Die Baronin überlegte. »Gut«, stimmte sie schließlich zu. »Aber seien Sie meinem Sohn nicht böse. Nach seiner gescheiterten Ehe ist er nun einmal sehr misstrauisch allen Frauen gegenüber. Wie sagt man so schön, ein gebranntes Kind scheut das Feuer. Nur so kann ich mir erklären, dass er bedenkenlos den Worten Ihres Stiefbruders Glauben schenkte.«

»Dazu kommt, dass Gunnar sein Freund ist«, sagte Bianca.

»Ja, natürlich!« Die Baronin stand auf. »Was halten Sie von einem kurzen Spaziergang?«, fragte sie. »Und dann ist auch bald Zeit für das Abendessen. Klaus ist in die Firma gefahren, ich glaube nicht, dass er sobald zurückkommt. Wir werden wahrscheinlich beim Essen nur zu zweit sein.«

Während des Spazierganges fand Bianca ihre innere Ruhe zurück. Sie überlegte, dass es vielleicht doch besser war, wenn sie versuchte, mit dem jungen Baron zu sprechen. Seine Mutter wollte sie nach wie vor nicht einschalten, doch ihr musste es eigentlich gelingen, ihn wenigstens dazu zu bringen, über alles nachzudenken.

Die Baronin ging an diesem Abend zeitig zu Bett. Bianca wünschte ihr eine gute Nacht und eilte in ihr Zimmer hinauf, um sich eine Jacke zu holen. So heiß es am Tag gewesen war, jetzt wehte ein kühler Wind, und sie wusste nicht, wie lange sie auf den Baron würde warten müssen.

Durch einen Seiteneingang verließ sie die Burg und schlenderte über den Hof. Sie spürte, dass der Butler, der sie nach draußen hatte gehen sehen, am Hallenfenster stand und ihr nachblickte. Ob er dem übrigen Personal von der Szene in der Halle erzählt hatte? Weder Anneliese noch eines der anderen Hausmädchen hatte sich etwas anmerken lassen.
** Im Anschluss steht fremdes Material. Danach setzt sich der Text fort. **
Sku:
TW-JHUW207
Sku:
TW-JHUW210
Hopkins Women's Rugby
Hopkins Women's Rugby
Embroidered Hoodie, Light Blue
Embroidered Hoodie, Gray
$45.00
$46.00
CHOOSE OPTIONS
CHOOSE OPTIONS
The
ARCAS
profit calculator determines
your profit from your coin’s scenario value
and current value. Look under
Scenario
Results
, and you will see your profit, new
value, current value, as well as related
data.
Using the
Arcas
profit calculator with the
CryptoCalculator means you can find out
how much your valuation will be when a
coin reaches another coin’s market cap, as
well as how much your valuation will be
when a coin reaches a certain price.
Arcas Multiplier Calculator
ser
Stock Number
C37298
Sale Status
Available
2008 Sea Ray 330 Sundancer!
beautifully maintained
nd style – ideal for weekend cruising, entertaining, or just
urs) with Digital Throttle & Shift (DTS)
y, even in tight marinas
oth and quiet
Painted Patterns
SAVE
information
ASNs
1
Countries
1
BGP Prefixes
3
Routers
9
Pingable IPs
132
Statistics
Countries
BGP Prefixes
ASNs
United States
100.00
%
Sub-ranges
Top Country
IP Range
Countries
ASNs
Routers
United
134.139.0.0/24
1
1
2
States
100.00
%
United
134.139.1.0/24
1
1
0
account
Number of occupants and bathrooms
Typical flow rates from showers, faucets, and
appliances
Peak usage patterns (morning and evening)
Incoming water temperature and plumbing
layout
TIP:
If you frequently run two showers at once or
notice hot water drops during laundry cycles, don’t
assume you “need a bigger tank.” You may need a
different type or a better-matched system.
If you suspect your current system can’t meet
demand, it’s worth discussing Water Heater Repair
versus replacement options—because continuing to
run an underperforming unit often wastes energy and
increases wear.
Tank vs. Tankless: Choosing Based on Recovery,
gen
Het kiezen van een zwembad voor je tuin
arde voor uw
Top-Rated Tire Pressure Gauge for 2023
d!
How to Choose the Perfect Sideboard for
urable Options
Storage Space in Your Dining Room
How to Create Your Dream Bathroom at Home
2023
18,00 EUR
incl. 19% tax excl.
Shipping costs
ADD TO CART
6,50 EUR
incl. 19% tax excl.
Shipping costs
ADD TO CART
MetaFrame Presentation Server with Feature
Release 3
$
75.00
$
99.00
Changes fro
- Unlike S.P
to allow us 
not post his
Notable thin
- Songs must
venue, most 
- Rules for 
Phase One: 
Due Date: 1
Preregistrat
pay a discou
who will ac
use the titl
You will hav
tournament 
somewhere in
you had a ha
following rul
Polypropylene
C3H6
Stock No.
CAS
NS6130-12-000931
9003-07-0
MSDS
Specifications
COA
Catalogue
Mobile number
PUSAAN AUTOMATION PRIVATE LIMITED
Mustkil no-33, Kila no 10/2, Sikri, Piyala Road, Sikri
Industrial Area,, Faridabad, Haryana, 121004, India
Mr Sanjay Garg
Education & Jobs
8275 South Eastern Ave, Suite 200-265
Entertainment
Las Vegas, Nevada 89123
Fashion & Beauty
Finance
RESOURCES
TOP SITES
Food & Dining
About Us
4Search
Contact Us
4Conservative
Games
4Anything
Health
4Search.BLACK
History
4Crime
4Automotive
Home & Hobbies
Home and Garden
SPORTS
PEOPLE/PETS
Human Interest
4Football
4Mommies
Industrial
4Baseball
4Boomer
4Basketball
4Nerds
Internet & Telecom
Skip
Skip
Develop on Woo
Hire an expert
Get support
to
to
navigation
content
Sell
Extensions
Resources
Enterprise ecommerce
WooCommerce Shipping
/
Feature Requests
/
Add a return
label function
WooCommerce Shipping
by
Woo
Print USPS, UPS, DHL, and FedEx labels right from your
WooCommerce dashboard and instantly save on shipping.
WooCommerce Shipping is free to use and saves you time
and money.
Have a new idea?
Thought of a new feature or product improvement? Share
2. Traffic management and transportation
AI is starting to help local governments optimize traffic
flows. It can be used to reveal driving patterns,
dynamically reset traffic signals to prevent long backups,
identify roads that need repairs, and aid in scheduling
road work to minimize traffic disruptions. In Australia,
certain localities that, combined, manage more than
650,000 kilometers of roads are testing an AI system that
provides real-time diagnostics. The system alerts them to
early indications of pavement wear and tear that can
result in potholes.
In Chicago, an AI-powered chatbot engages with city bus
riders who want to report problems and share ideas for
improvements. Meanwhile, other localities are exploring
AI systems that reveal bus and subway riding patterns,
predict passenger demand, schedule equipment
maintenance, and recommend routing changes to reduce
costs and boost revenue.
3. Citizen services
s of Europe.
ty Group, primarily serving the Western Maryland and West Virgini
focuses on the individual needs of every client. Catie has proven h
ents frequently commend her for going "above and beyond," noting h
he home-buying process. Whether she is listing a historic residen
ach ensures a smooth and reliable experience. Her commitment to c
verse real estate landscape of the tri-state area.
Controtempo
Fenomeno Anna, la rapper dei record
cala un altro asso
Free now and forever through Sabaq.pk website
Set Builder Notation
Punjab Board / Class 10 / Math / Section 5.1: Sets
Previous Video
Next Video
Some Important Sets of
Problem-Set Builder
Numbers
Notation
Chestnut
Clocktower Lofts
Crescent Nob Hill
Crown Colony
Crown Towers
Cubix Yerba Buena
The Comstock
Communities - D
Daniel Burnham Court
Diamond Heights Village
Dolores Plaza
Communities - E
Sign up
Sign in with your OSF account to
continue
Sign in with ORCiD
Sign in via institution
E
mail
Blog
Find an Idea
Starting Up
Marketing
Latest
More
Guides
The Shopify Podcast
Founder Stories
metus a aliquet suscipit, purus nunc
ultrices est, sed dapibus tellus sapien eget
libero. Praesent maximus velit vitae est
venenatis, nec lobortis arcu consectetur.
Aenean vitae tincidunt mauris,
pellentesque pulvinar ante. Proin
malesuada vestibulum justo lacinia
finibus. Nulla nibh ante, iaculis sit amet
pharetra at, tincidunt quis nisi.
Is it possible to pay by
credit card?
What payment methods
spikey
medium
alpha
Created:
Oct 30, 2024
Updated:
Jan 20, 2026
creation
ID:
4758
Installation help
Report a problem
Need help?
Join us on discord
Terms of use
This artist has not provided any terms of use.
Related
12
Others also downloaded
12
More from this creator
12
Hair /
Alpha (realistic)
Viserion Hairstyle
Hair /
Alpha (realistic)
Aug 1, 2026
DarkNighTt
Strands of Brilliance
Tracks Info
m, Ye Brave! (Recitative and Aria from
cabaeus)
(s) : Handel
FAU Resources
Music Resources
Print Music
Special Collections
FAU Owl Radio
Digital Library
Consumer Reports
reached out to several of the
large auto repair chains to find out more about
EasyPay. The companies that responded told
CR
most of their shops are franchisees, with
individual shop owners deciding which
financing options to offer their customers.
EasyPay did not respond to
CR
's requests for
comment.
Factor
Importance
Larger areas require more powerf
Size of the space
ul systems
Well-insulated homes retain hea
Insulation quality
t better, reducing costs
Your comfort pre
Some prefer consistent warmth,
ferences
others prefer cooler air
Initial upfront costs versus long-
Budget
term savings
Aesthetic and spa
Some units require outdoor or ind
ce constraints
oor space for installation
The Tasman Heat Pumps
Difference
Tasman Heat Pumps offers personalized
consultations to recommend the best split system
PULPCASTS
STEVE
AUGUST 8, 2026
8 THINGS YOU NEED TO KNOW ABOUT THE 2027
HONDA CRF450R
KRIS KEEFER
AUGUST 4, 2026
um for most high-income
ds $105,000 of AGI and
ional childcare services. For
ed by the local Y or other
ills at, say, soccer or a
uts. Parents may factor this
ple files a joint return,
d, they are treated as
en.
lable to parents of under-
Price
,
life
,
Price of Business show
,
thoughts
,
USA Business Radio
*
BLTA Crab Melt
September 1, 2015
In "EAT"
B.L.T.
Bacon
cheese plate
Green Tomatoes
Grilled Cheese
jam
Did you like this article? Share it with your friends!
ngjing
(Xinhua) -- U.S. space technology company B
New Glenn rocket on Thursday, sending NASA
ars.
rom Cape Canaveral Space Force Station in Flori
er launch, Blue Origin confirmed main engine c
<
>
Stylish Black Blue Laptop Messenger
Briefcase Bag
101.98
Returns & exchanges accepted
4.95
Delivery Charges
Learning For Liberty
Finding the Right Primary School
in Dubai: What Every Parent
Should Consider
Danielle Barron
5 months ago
Langsam wurde es dunkel. Bianca zog ihre Jacke enger um die Schultern. Sie fröstelte. Kurz überlegte sie, dann ging sie durch das Tor und überquerte den Graben. Jetzt fühlte sie sich etwas sicherer und nicht mehr den Blicken anderer ausgesetzt.

Bianca ging bis zum Felsabsturz. Sie lehnte sich an die halbhohe Mauer und schaute auf die Serpentinenstraße hinunter. Die Lichter von St. Anna schienen zu ihr herauf. Bei Nacht wirkte der kleine Ort noch romantischer als am Tag. Unwillkürlich suchte sie das Haus der Galls. Es war von dieser Seite aus nicht zu sehen.